━━━ Excerpted records

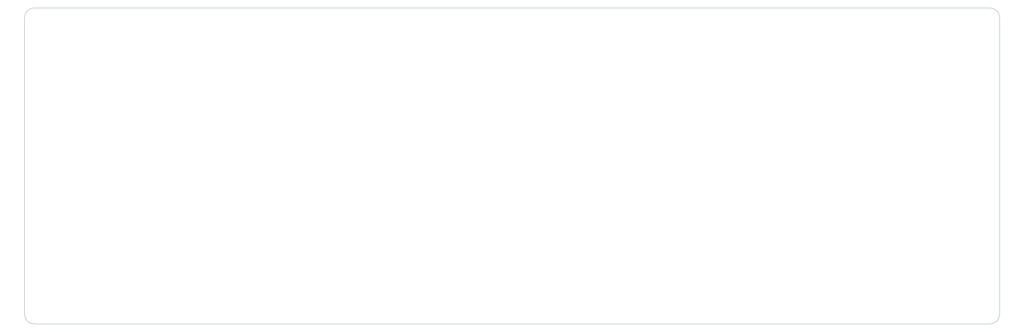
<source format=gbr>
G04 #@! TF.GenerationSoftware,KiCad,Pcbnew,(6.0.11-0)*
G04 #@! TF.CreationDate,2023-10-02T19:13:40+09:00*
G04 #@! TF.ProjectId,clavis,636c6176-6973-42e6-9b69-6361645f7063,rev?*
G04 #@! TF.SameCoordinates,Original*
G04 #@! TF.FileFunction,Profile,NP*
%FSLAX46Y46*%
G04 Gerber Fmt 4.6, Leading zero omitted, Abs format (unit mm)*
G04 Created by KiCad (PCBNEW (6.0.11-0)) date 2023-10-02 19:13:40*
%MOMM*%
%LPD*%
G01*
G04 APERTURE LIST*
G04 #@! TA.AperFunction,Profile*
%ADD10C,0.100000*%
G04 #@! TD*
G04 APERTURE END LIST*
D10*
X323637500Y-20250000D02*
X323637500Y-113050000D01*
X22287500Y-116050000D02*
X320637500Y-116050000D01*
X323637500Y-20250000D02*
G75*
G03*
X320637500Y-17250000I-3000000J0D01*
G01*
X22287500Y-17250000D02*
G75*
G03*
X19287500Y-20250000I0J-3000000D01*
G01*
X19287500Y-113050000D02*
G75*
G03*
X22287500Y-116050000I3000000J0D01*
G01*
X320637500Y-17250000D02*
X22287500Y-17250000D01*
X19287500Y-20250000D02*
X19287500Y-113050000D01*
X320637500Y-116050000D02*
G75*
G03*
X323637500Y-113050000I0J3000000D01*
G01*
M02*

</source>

━━━━━━
━━━ Excerpted records

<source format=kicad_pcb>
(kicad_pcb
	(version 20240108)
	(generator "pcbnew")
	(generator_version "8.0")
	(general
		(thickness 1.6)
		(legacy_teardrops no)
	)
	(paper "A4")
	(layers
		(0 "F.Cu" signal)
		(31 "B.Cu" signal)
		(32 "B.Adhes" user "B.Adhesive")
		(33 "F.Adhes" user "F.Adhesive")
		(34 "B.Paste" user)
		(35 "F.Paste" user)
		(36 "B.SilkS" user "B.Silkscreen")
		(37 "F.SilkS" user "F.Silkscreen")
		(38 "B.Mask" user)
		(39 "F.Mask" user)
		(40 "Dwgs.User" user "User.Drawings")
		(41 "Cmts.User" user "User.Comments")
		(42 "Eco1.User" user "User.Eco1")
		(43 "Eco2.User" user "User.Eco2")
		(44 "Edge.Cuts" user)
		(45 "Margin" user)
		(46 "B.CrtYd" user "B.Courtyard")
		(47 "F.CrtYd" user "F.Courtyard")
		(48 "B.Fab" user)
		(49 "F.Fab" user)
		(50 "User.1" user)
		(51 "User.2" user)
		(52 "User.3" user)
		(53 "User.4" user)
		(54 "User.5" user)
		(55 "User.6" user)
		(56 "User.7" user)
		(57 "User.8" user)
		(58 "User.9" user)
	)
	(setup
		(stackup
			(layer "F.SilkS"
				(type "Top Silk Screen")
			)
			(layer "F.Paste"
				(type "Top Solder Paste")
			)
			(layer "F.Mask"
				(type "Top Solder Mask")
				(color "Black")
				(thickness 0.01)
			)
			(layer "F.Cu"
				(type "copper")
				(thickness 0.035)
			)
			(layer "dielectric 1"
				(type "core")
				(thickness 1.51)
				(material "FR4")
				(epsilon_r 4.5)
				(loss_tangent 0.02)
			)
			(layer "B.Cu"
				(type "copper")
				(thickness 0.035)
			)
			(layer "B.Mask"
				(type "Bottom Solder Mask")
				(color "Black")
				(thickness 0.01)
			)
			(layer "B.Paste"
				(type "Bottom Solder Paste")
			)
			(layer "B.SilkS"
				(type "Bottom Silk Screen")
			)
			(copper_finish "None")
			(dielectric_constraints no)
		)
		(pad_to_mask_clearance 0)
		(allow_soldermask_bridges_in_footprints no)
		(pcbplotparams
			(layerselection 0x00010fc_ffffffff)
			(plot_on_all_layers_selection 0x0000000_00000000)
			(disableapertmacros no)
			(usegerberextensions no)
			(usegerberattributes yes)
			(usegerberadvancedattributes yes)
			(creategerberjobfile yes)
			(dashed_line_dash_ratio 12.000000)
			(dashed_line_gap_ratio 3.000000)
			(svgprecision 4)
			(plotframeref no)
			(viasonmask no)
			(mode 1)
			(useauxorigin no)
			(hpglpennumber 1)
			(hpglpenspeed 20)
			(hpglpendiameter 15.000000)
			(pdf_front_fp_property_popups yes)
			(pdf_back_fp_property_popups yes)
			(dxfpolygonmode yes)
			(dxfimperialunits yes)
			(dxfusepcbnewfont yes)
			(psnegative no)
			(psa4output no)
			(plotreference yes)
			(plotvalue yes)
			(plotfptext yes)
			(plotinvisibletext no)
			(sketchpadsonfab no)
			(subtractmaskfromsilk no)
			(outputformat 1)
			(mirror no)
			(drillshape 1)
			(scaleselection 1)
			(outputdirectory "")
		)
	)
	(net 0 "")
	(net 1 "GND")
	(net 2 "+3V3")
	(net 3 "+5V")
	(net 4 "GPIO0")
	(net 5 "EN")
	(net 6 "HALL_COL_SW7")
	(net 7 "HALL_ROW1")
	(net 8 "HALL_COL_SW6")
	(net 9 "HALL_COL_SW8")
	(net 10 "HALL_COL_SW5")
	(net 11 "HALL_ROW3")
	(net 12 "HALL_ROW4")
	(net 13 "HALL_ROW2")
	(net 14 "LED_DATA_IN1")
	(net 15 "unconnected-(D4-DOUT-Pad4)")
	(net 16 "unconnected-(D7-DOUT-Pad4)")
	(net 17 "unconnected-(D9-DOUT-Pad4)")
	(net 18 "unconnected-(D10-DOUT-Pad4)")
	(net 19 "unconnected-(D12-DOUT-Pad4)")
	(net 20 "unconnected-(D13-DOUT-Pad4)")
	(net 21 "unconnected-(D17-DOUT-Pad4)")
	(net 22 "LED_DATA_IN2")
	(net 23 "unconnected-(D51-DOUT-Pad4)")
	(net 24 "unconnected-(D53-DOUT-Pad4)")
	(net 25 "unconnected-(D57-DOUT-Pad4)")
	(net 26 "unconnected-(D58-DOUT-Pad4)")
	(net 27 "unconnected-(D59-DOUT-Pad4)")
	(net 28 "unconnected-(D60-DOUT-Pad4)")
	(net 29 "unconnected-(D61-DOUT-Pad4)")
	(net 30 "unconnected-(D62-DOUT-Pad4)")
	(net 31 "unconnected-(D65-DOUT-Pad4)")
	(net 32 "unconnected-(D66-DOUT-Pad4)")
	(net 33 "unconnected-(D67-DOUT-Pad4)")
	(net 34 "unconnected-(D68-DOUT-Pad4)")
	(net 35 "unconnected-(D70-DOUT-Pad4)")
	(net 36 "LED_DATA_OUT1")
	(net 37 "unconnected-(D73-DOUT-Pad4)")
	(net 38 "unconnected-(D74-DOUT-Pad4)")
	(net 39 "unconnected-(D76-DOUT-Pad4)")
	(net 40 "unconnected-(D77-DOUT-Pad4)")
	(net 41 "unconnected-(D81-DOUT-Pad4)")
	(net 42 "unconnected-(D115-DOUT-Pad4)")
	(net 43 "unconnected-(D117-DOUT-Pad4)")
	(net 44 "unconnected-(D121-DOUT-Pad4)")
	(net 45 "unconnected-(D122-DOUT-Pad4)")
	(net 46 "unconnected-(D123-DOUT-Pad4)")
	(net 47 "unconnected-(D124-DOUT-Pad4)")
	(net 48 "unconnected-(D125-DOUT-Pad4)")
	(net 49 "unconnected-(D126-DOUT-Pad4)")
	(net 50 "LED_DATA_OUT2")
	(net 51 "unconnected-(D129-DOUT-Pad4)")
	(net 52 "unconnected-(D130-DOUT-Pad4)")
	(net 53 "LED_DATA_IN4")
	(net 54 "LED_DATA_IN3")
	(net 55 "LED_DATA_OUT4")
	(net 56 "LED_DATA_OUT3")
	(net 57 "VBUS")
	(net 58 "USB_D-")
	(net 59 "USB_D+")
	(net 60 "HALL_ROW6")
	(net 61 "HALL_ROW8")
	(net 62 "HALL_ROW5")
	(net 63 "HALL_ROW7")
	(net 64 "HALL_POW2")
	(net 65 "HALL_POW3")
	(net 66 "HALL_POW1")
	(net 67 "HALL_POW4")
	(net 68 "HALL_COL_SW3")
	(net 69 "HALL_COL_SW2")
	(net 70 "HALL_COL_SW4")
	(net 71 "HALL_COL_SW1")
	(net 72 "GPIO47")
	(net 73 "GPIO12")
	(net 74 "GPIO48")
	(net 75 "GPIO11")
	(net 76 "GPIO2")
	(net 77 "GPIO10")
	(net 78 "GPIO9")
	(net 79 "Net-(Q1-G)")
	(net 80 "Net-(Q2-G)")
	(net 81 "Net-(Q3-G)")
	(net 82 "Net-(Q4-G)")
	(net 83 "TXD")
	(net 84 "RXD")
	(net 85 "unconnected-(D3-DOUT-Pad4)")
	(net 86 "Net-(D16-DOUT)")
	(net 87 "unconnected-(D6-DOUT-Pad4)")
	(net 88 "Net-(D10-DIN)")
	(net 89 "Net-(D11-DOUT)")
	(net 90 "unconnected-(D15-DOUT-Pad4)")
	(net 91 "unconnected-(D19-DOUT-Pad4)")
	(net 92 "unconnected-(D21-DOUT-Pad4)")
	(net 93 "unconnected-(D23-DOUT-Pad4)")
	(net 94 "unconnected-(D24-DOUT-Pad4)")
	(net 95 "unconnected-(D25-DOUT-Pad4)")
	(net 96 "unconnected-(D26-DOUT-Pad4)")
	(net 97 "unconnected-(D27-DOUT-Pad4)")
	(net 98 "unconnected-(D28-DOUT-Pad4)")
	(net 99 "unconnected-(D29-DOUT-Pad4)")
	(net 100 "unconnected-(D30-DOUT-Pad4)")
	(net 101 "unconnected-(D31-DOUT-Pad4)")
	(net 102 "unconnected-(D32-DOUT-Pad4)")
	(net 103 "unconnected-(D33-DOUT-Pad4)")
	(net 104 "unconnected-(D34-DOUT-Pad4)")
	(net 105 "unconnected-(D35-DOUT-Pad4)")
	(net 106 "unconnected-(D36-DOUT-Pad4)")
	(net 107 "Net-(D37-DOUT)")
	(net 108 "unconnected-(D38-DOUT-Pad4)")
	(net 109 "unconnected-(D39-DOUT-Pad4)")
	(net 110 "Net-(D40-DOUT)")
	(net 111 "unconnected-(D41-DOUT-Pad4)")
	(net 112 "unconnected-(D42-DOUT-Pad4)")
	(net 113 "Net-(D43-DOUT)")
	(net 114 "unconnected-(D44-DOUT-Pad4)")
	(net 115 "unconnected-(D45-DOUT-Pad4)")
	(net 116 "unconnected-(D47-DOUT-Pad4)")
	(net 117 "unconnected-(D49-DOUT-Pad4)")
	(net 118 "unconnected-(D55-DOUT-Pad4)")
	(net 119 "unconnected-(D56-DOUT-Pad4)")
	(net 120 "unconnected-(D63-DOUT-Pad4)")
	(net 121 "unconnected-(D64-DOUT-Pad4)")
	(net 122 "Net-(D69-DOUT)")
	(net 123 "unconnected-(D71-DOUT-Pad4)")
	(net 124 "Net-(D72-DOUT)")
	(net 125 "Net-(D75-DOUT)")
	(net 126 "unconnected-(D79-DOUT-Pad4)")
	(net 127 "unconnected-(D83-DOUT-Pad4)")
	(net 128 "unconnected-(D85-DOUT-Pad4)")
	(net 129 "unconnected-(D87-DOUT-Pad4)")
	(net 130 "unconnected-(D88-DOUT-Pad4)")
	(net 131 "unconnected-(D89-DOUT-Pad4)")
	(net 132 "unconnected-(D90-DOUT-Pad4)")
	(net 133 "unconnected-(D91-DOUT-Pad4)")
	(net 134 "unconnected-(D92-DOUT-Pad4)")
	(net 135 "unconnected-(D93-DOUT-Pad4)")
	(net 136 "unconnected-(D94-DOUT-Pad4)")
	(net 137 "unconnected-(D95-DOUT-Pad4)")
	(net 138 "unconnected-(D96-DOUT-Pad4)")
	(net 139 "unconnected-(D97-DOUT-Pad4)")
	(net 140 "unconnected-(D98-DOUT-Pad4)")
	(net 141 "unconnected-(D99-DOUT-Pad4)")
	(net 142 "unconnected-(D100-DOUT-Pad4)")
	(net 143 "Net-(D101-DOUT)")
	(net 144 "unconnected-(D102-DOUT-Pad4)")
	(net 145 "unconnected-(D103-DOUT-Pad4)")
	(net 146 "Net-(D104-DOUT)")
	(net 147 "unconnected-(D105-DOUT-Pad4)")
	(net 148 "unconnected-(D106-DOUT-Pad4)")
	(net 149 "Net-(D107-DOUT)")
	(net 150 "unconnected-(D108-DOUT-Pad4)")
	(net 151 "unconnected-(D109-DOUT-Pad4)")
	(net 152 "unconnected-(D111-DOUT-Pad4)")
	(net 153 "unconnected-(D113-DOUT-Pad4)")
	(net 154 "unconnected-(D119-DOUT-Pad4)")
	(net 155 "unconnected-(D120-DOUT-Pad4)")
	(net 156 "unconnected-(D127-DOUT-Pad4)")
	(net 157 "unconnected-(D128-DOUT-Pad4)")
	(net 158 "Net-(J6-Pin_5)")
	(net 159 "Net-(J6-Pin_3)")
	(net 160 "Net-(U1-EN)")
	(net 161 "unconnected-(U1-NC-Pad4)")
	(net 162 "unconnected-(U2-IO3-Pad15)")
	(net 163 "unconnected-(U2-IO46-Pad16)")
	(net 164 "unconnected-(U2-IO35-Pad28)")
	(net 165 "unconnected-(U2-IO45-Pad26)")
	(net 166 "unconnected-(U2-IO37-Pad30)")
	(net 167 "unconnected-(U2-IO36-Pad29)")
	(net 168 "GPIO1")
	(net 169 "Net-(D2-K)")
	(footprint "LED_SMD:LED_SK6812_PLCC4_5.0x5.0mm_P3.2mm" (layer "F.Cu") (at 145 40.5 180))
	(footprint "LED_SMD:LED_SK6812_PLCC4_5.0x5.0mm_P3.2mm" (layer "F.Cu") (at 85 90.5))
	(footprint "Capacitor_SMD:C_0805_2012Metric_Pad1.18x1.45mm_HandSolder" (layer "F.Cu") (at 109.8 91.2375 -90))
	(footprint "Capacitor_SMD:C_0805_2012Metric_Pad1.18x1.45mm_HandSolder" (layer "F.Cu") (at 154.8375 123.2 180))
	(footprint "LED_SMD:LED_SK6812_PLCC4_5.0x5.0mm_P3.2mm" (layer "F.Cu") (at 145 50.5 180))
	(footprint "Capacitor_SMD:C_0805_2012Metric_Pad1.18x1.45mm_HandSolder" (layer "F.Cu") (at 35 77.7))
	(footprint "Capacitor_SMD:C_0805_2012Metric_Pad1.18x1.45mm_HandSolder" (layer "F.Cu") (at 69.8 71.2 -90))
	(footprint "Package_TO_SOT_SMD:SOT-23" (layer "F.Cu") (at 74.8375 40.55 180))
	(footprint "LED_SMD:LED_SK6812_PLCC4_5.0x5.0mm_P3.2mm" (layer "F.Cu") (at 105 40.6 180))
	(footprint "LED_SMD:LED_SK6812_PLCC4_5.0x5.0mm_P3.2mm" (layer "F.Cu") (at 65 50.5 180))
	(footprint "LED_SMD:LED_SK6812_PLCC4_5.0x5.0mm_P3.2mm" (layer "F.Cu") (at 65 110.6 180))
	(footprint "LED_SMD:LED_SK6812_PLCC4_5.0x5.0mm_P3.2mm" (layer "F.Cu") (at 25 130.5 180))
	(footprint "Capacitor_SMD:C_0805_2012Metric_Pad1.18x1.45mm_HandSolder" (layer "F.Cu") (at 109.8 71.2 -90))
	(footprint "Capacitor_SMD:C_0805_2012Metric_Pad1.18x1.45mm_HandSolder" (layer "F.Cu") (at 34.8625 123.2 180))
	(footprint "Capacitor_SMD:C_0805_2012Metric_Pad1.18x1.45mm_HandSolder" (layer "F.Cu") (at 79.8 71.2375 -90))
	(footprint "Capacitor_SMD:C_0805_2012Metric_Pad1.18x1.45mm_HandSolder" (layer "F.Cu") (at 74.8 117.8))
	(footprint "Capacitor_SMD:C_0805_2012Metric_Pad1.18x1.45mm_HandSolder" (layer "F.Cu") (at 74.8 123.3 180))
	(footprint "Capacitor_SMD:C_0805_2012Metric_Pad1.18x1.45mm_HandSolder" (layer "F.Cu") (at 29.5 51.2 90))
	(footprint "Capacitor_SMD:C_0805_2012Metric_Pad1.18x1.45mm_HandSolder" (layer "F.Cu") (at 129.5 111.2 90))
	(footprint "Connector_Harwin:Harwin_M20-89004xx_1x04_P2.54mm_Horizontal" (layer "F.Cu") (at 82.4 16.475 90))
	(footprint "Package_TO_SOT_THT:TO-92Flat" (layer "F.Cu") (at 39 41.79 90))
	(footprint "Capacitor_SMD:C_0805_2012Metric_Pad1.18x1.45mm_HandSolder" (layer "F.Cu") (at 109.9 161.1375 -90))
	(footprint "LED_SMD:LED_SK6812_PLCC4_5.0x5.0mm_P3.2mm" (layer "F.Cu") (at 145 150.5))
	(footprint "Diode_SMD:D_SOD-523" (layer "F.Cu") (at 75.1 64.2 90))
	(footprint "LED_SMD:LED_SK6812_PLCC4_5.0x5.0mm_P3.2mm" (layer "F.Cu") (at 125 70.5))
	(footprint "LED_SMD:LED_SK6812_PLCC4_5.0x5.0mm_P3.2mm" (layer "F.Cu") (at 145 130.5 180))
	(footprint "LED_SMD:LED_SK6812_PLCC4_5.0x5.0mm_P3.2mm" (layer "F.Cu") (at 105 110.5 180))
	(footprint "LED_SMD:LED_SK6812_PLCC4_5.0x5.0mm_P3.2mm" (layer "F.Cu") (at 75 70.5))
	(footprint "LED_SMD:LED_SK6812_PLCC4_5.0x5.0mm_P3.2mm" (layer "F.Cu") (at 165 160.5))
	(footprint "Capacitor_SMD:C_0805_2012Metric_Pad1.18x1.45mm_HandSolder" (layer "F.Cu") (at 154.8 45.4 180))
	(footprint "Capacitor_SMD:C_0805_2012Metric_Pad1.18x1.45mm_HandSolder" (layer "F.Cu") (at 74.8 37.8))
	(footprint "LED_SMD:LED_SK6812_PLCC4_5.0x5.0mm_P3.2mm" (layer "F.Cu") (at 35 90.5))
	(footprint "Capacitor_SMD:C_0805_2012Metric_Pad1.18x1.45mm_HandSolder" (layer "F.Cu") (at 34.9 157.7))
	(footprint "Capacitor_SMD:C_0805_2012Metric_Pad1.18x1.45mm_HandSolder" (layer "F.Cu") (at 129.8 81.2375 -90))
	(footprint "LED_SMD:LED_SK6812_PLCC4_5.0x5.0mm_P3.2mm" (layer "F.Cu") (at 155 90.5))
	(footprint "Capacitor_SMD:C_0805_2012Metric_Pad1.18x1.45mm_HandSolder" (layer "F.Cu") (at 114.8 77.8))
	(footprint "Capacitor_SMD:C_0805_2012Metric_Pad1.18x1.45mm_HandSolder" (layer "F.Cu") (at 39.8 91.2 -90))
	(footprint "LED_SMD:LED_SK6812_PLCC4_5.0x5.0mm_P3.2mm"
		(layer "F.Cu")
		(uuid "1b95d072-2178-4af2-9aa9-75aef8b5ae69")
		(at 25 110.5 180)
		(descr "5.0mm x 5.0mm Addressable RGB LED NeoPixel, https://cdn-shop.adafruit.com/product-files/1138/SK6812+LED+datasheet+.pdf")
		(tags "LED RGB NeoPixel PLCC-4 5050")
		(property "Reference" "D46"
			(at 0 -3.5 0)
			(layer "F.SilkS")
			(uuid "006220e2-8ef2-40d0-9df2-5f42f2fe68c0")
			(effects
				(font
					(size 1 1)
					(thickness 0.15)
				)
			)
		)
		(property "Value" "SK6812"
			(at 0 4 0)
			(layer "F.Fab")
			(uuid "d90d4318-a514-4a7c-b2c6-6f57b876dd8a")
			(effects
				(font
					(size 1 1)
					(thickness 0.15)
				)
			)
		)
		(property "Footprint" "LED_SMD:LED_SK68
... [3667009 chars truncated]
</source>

━━━━━━

Exercise - Since only part of the listing is wanted, copy exactly the lines from the one holding "<source format=gbr>" to the one holding "X323637500Y-113050000D01*", both included.

Result for this exercise -
<source format=gbr>
G04 #@! TF.GenerationSoftware,KiCad,Pcbnew,(6.0.11-0)*
G04 #@! TF.CreationDate,2023-10-02T19:13:40+09:00*
G04 #@! TF.ProjectId,clavis,636c6176-6973-42e6-9b69-6361645f7063,rev?*
G04 #@! TF.SameCoordinates,Original*
G04 #@! TF.FileFunction,Profile,NP*
%FSLAX46Y46*%
G04 Gerber Fmt 4.6, Leading zero omitted, Abs format (unit mm)*
G04 Created by KiCad (PCBNEW (6.0.11-0)) date 2023-10-02 19:13:40*
%MOMM*%
%LPD*%
G01*
G04 APERTURE LIST*
G04 #@! TA.AperFunction,Profile*
%ADD10C,0.100000*%
G04 #@! TD*
G04 APERTURE END LIST*
D10*
X323637500Y-20250000D02*
X323637500Y-113050000D01*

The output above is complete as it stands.